Mãe diz estar indignada com assédio sexual em escola

Redação

A família da menina de 12 anos, assediada por um guarda municipal de Campo Grande, fala em tom indignado sobre o risco enfrentado pela garota dentro de uma escola pública.

A mãe descobriu na manhã desta quarta-feira que a menina era assediada há dias pelo servidor, identificado como Thiago, dentro da escola Municipal Plínio Barbosa Martins, na região do Los Angeles. Hoje, por pouco, ela diz ter evitado o pior.

A mulher acredita ter conseguido interceptar a filha e o guarda antes de uma tentativa de violência sexual. A garota saiu para ir à escola, mas acabou saindo com o rapaz, de 20 anos, aprovado no último concurso da prefeitura, em 2009.

O turno dele terminou às 6h, depois de torcar de roupa, ele voltou para abordar a garota, diz a mãe.

Avisada por amigos, por volta das 7h, que viram os dois caminhando pelas ruas do Jardim Macaúbas, a mãe saiu do trabalho em busca da filha e ao encontrar, o homem fugiu.

De bicicleta, a mulher ainda perseguiu o guarda e conseguiu alcança-lo. Chegou a cobrar satisfações, mas ele escapou novamente.

O homem só foi pego pouco tempo depois, pela coordenação da Guarda Municipal e levado até a DEPCA (Delegacia de Proteção à Criança e Adolescente), mas deve responder por importunação ofensiva ao pudor, o que é considerado "pouco" pela mãe, revoltada com a situação.

O maior problema, na avaliação da mãe (que terá o nome preservado para evitar a identificação da vítima), é o risco que julgava não ter, principalmente, vindo de um servidor público, dentro de uma escola municipal.

"Sabe-se lá o que poderia ter ocorrido e quantas meninas ele não assediou", reclama.

O rapaz deve assinar um Termo Circunstanciado de Ocorrência e responder em liberdade.
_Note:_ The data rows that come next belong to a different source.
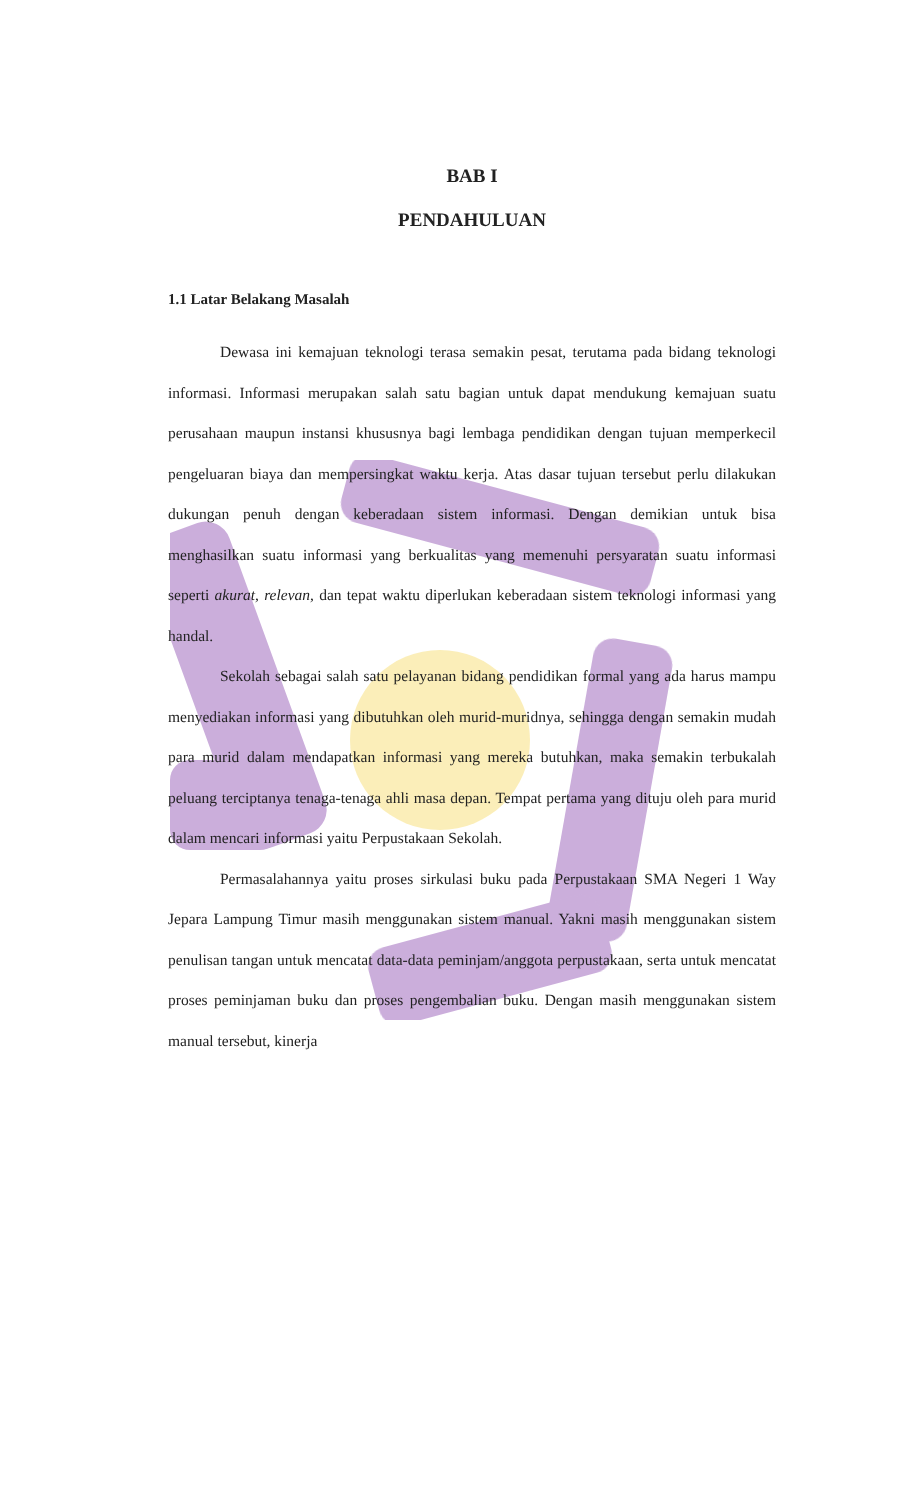BAB I
PENDAHULUAN
1.1 Latar Belakang Masalah
Dewasa ini kemajuan teknologi terasa semakin pesat, terutama pada bidang teknologi informasi. Informasi merupakan salah satu bagian untuk dapat mendukung kemajuan suatu perusahaan maupun instansi khususnya bagi lembaga pendidikan dengan tujuan memperkecil pengeluaran biaya dan mempersingkat waktu kerja. Atas dasar tujuan tersebut perlu dilakukan dukungan penuh dengan keberadaan sistem informasi. Dengan demikian untuk bisa menghasilkan suatu informasi yang berkualitas yang memenuhi persyaratan suatu informasi seperti akurat, relevan, dan tepat waktu diperlukan keberadaan sistem teknologi informasi yang handal.
Sekolah sebagai salah satu pelayanan bidang pendidikan formal yang ada harus mampu menyediakan informasi yang dibutuhkan oleh murid-muridnya, sehingga dengan semakin mudah para murid dalam mendapatkan informasi yang mereka butuhkan, maka semakin terbukalah peluang terciptanya tenaga-tenaga ahli masa depan. Tempat pertama yang dituju oleh para murid dalam mencari informasi yaitu Perpustakaan Sekolah.
Permasalahannya yaitu proses sirkulasi buku pada Perpustakaan SMA Negeri 1 Way Jepara Lampung Timur masih menggunakan sistem manual. Yakni masih menggunakan sistem penulisan tangan untuk mencatat data-data peminjam/anggota perpustakaan, serta untuk mencatat proses peminjaman buku dan proses pengembalian buku. Dengan masih menggunakan sistem manual tersebut, kinerja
Segundo a prefeitura, processo administrativo também deve ser instaurado para investigar a conduta do servidor.

Só 12 anos - Visivelmente assustada, a menina, de 1,70 metro, diz que foi enganada. Com os olhos lacrimejando, ela conta que foi convencida a sair da escola pelo guarda, para se encontrar com uma colega de sala.

Segundo a menina, que esta na sétima série, o assédio "começou na sexta-feira" passada. Na segunda desta semana, "ele mandou um bilhete dizendo que queria ficar comigo", acrescenta.

A garota diz que não contou nada à mãe, porque tinha medo da reação dela e também por tudo ser muito recente.

Mãe, filha e suspeito prestam depoimento neste momento na DEPCA.